→ WORK INSTRUCTIONS
What is needed is an exact copy of every entry below, minus the images.
★ ★ ★ ★ ★
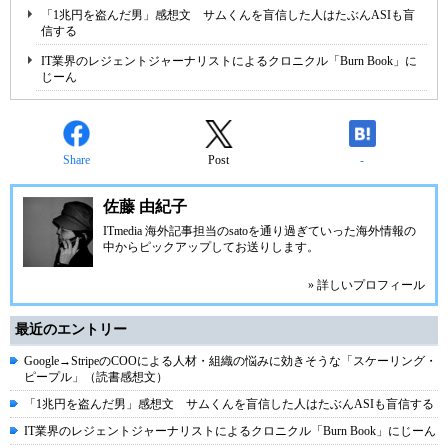
「1兆円を盗んだ男」感想文 サムくんを盲信した人はたぶんASIも盲
信する
IT業界のレジェントジャーナリストによるクロニクル「Burn Book」に
じーん
Share
Post
-
佐藤 由紀子
ITmedia 海外記事担当のsatoを通り過ぎていった海外情報の
中からピックアップしてお送りします。
» 詳しいプロフィール
最近のエントリー
Google→StripeのCOOによる人材・組織の悩みに効きそうな「スケーリング・
ピープル」（読書感想文）
「1兆円を盗んだ男」感想文 サムくんを盲信した人はたぶんASIも盲信する
IT業界のレジェントジャーナリストによるクロニクル「Burn Book」にじーん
★ ★ ★ ★ ★
→ EXERCISE ANSWER
「1兆円を盗んだ男」感想文 サムくんを盲信した人はたぶんASIも盲
信する
IT業界のレジェントジャーナリストによるクロニクル「Burn Book」に
じーん
Share
Post
-
佐藤 由紀子
ITmedia 海外記事担当のsatoを通り過ぎていった海外情報の
中からピックアップしてお送りします。
» 詳しいプロフィール
最近のエントリー
Google→StripeのCOOによる人材・組織の悩みに効きそうな「スケーリング・
ピープル」（読書感想文）
「1兆円を盗んだ男」感想文 サムくんを盲信した人はたぶんASIも盲信する
IT業界のレジェントジャーナリストによるクロニクル「Burn Book」にじーん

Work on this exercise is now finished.